Data entries
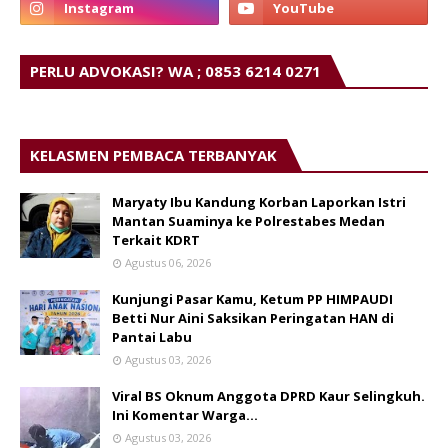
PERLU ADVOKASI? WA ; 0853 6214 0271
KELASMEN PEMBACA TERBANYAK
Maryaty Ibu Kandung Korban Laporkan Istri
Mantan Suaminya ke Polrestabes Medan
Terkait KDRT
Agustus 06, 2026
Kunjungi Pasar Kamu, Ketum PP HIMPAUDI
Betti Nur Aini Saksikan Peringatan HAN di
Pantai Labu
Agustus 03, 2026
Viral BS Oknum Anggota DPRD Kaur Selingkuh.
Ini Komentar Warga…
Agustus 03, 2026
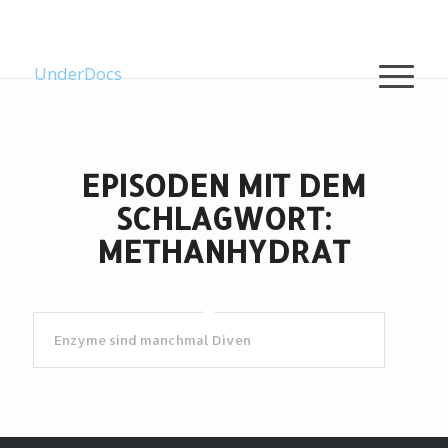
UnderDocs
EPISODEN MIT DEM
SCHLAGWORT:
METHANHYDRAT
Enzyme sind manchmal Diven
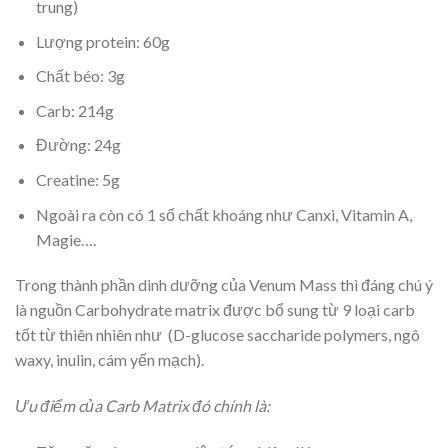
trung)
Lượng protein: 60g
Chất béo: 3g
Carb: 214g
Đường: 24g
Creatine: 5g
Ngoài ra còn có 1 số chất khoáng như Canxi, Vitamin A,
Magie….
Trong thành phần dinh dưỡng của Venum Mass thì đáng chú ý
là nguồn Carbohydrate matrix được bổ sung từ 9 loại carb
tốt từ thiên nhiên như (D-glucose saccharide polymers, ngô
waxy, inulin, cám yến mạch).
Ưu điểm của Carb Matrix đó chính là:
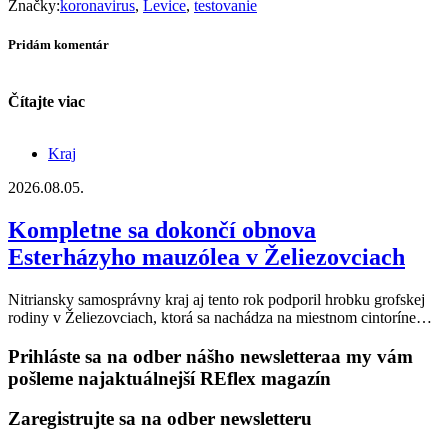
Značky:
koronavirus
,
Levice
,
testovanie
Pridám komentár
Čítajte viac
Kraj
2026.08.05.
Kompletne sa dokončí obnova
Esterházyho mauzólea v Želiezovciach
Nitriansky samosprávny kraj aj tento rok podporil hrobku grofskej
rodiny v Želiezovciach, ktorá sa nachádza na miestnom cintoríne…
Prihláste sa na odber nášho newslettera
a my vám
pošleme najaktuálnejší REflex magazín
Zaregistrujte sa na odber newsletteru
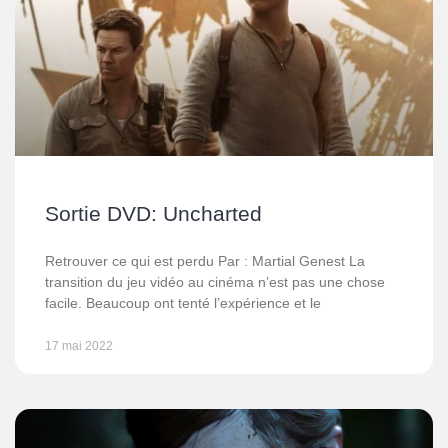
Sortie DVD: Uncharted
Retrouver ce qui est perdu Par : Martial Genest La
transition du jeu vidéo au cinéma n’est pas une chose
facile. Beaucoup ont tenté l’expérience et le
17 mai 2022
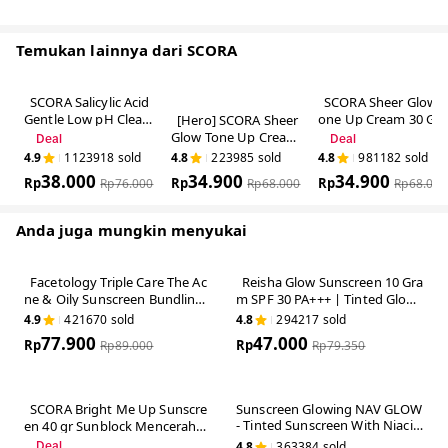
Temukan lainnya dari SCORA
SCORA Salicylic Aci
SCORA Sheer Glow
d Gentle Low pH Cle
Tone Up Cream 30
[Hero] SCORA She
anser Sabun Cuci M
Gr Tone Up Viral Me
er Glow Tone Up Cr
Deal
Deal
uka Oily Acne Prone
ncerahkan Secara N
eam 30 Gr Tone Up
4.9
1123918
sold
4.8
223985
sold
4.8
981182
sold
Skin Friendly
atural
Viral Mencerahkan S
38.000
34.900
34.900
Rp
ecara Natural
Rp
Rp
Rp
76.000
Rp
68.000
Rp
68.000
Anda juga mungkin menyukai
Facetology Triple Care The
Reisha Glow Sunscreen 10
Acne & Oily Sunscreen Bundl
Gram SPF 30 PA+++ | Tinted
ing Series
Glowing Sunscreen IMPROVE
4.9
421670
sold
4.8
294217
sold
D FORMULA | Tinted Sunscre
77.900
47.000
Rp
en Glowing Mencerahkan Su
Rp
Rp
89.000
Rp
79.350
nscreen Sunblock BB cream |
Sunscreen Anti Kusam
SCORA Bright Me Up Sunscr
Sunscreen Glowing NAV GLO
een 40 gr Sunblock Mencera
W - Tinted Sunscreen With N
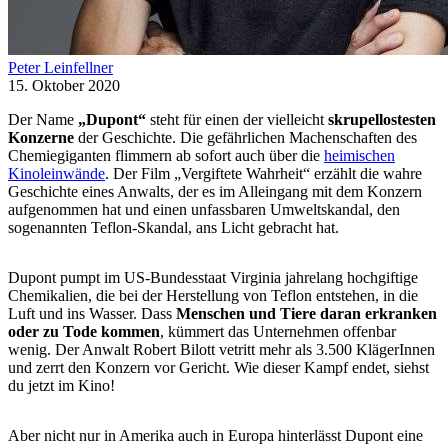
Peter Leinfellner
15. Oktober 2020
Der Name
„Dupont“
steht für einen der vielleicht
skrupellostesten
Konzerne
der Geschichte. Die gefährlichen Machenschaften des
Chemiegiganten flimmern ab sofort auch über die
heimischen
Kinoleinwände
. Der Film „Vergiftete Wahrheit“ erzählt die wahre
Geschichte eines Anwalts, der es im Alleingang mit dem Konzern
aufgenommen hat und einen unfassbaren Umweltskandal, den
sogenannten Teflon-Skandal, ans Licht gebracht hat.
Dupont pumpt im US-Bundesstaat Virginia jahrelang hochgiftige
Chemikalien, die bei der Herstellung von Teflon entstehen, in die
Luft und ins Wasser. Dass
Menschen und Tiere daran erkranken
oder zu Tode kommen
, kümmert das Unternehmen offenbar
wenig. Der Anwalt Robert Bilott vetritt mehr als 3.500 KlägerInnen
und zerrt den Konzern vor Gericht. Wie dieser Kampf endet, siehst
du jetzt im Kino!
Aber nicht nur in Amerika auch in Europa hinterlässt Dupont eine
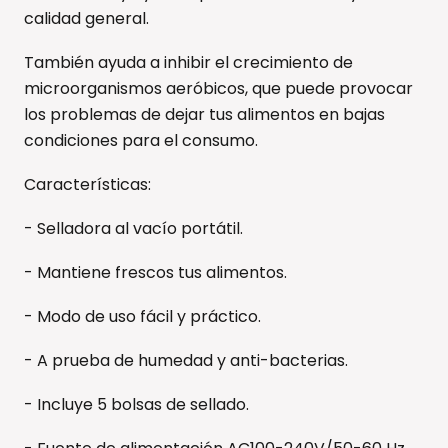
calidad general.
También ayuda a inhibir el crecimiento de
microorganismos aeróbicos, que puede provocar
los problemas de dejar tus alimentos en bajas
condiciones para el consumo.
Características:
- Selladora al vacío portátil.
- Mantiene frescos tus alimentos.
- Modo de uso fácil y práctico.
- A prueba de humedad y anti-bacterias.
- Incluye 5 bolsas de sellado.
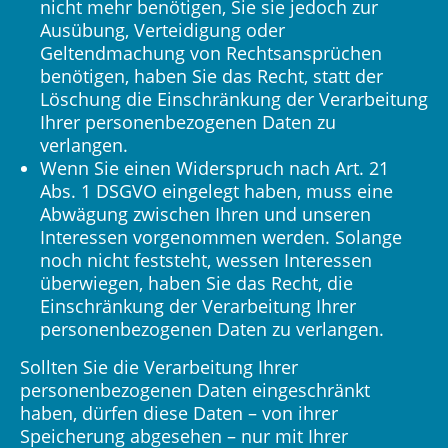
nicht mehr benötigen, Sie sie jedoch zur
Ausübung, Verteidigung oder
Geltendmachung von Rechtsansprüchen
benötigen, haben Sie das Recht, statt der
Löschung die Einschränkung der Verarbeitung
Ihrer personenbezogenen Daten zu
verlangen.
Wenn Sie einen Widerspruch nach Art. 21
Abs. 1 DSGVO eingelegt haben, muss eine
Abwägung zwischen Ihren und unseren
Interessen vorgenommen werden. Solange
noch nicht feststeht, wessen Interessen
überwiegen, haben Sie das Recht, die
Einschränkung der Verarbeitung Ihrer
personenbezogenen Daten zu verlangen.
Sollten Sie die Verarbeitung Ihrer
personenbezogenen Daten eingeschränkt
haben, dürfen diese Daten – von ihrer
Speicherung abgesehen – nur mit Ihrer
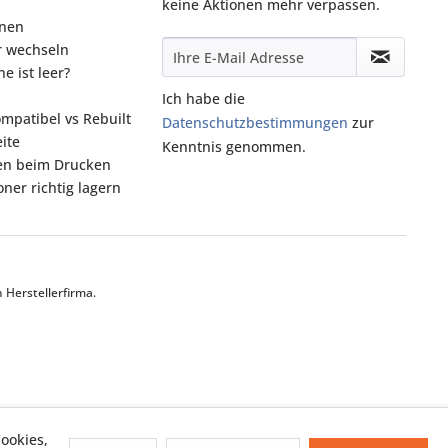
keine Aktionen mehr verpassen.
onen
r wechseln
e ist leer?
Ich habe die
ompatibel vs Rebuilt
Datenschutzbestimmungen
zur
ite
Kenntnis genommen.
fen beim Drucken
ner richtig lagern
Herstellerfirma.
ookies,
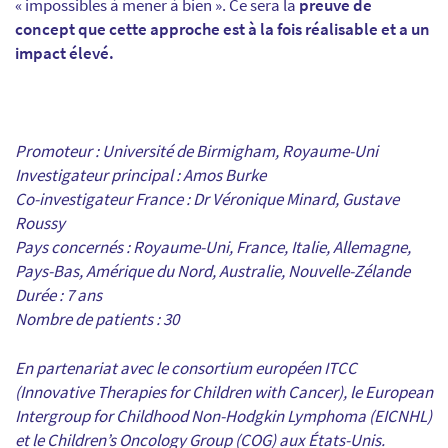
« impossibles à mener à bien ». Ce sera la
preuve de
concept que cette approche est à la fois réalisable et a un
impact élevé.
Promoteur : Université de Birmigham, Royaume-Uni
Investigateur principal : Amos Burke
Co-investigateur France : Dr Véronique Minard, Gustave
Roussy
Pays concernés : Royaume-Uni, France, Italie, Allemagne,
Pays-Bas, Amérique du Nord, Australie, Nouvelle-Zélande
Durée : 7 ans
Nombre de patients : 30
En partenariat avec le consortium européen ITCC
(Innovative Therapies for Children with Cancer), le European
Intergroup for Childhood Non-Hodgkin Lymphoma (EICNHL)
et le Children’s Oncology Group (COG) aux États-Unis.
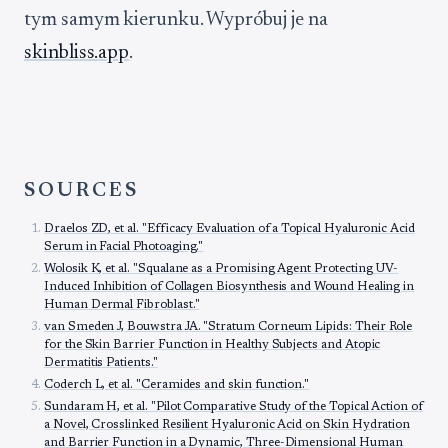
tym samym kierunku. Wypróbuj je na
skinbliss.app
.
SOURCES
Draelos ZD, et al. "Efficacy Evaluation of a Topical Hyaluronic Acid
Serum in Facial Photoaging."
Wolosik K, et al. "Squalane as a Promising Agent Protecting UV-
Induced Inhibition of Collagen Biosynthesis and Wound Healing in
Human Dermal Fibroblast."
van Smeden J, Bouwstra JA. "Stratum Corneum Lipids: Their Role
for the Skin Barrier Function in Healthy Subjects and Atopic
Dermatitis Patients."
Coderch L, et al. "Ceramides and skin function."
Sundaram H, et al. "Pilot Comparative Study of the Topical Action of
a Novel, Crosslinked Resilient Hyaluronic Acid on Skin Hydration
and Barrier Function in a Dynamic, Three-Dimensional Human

Instructions for the task:
Output every entry verbatim but skip the pictures.

Answer to this problem:
PERLU ADVOKASI? WA ; 0853 6214 0271
KELASMEN PEMBACA TERBANYAK
Maryaty Ibu Kandung Korban Laporkan Istri
Mantan Suaminya ke Polrestabes Medan
Terkait KDRT
Agustus 06, 2026
Kunjungi Pasar Kamu, Ketum PP HIMPAUDI
Betti Nur Aini Saksikan Peringatan HAN di
Pantai Labu
Agustus 03, 2026
Viral BS Oknum Anggota DPRD Kaur Selingkuh.
Ini Komentar Warga…
Agustus 03, 2026
UnderDocs
EPISODEN MIT DEM
SCHLAGWORT:
METHANHYDRAT
Enzyme sind manchmal Diven
trung)
Lượng protein: 60g
Chất béo: 3g
Carb: 214g
Đường: 24g
Creatine: 5g
Ngoài ra còn có 1 số chất khoáng như Canxi, Vitamin A,
Magie….
Trong thành phần dinh dưỡng của Venum Mass thì đáng chú ý
là nguồn Carbohydrate matrix được bổ sung từ 9 loại carb
tốt từ thiên nhiên như (D-glucose saccharide polymers, ngô
waxy, inulin, cám yến mạch).
Ưu điểm của Carb Matrix đó chính là:
Značky:
koronavirus
,
Levice
,
testovanie
Pridám komentár
Čítajte viac
Kraj
2026.08.05.
Kompletne sa dokončí obnova
Esterházyho mauzólea v Želiezovciach
Nitriansky samosprávny kraj aj tento rok podporil hrobku grofskej
rodiny v Želiezovciach, ktorá sa nachádza na miestnom cintoríne…
Prihláste sa na odber nášho newslettera
a my vám
pošleme najaktuálnejší REflex magazín
Zaregistrujte sa na odber newsletteru
Sortie DVD: Uncharted
Retrouver ce qui est perdu Par : Martial Genest La
transition du jeu vidéo au cinéma n’est pas une chose
facile. Beaucoup ont tenté l’expérience et le
17 mai 2022
Temukan lainnya dari SCORA
SCORA Salicylic Aci
SCORA Sheer Glow
d Gentle Low pH Cle
Tone Up Cream 30
[Hero] SCORA She
anser Sabun Cuci M
Gr Tone Up Viral Me
er Glow Tone Up Cr
Deal
Deal
uka Oily Acne Prone
ncerahkan Secara N
eam 30 Gr Tone Up
4.9
1123918
sold
4.8
223985
sold
4.8
981182
sold
Skin Friendly
atural
Viral Mencerahkan S
38.000
34.900
34.900
Rp
ecara Natural
Rp
Rp
Rp
76.000
Rp
68.000
Rp
68.000
Anda juga mungkin menyukai
Facetology Triple Care The
Reisha Glow Sunscreen 10
Acne & Oily Sunscreen Bundl
Gram SPF 30 PA+++ | Tinted
ing Series
Glowing Sunscreen IMPROVE
4.9
421670
sold
4.8
294217
sold
D FORMULA | Tinted Sunscre
77.900
47.000
Rp
en Glowing Mencerahkan Su
Rp
Rp
89.000
Rp
79.350
nscreen Sunblock BB cream |
Sunscreen Anti Kusam
SCORA Bright Me Up Sunscr
Sunscreen Glowing NAV GLO
een 40 gr Sunblock Mencera
W - Tinted Sunscreen With N
Peter Leinfellner
15. Oktober 2020
Der Name
„Dupont“
steht für einen der vielleicht
skrupellostesten
Konzerne
der Geschichte. Die gefährlichen Machenschaften des
Chemiegiganten flimmern ab sofort auch über die
heimischen
Kinoleinwände
. Der Film „Vergiftete Wahrheit“ erzählt die wahre
Geschichte eines Anwalts, der es im Alleingang mit dem Konzern
aufgenommen hat und einen unfassbaren Umweltskandal, den
sogenannten Teflon-Skandal, ans Licht gebracht hat.
Dupont pumpt im US-Bundesstaat Virginia jahrelang hochgiftige
Chemikalien, die bei der Herstellung von Teflon entstehen, in die
Luft und ins Wasser. Dass
Menschen und Tiere daran erkranken
oder zu Tode kommen
, kümmert das Unternehmen offenbar
wenig. Der Anwalt Robert Bilott vetritt mehr als 3.500 KlägerInnen
und zerrt den Konzern vor Gericht. Wie dieser Kampf endet, siehst
du jetzt im Kino!
Aber nicht nur in Amerika auch in Europa hinterlässt Dupont eine
calidad general.
También ayuda a inhibir el crecimiento de
microorganismos aeróbicos, que puede provocar
los problemas de dejar tus alimentos en bajas
condiciones para el consumo.
Características:
- Selladora al vacío portátil.
- Mantiene frescos tus alimentos.
- Modo de uso fácil y práctico.
- A prueba de humedad y anti-bacterias.
- Incluye 5 bolsas de sellado.
nicht mehr benötigen, Sie sie jedoch zur
Ausübung, Verteidigung oder
Geltendmachung von Rechtsansprüchen
benötigen, haben Sie das Recht, statt der
Löschung die Einschränkung der Verarbeitung
Ihrer personenbezogenen Daten zu
verlangen.
Wenn Sie einen Widerspruch nach Art. 21
Abs. 1 DSGVO eingelegt haben, muss eine
Abwägung zwischen Ihren und unseren
Interessen vorgenommen werden. Solange
noch nicht feststeht, wessen Interessen
überwiegen, haben Sie das Recht, die
Einschränkung der Verarbeitung Ihrer
personenbezogenen Daten zu verlangen.
Sollten Sie die Verarbeitung Ihrer
personenbezogenen Daten eingeschränkt
haben, dürfen diese Daten – von ihrer
Speicherung abgesehen – nur mit Ihrer
keine Aktionen mehr verpassen.
onen
r wechseln
e ist leer?
Ich habe die
ompatibel vs Rebuilt
Datenschutzbestimmungen
zur
ite
Kenntnis genommen.
fen beim Drucken
ner richtig lagern
Herstellerfirma.
ookies,
« impossibles à mener à bien ». Ce sera la
preuve de
concept que cette approche est à la fois réalisable et a un
impact élevé.
Promoteur : Université de Birmigham, Royaume-Uni
Investigateur principal : Amos Burke
Co-investigateur France : Dr Véronique Minard, Gustave
Roussy
Pays concernés : Royaume-Uni, France, Italie, Allemagne,
Pays-Bas, Amérique du Nord, Australie, Nouvelle-Zélande
Durée : 7 ans
Nombre de patients : 30
En partenariat avec le consortium européen ITCC
(Innovative Therapies for Children with Cancer), le European
Intergroup for Childhood Non-Hodgkin Lymphoma (EICNHL)
et le Children’s Oncology Group (COG) aux États-Unis.
tym samym kierunku. Wypróbuj je na
skinbliss.app
.
SOURCES
Draelos ZD, et al. "Efficacy Evaluation of a Topical Hyaluronic Acid
Serum in Facial Photoaging."
Wolosik K, et al. "Squalane as a Promising Agent Protecting UV-
Induced Inhibition of Collagen Biosynthesis and Wound Healing in
Human Dermal Fibroblast."
van Smeden J, Bouwstra JA. "Stratum Corneum Lipids: Their Role
for the Skin Barrier Function in Healthy Subjects and Atopic
Dermatitis Patients."
Coderch L, et al. "Ceramides and skin function."
Sundaram H, et al. "Pilot Comparative Study of the Topical Action of
a Novel, Crosslinked Resilient Hyaluronic Acid on Skin Hydration
and Barrier Function in a Dynamic, Three-Dimensional Human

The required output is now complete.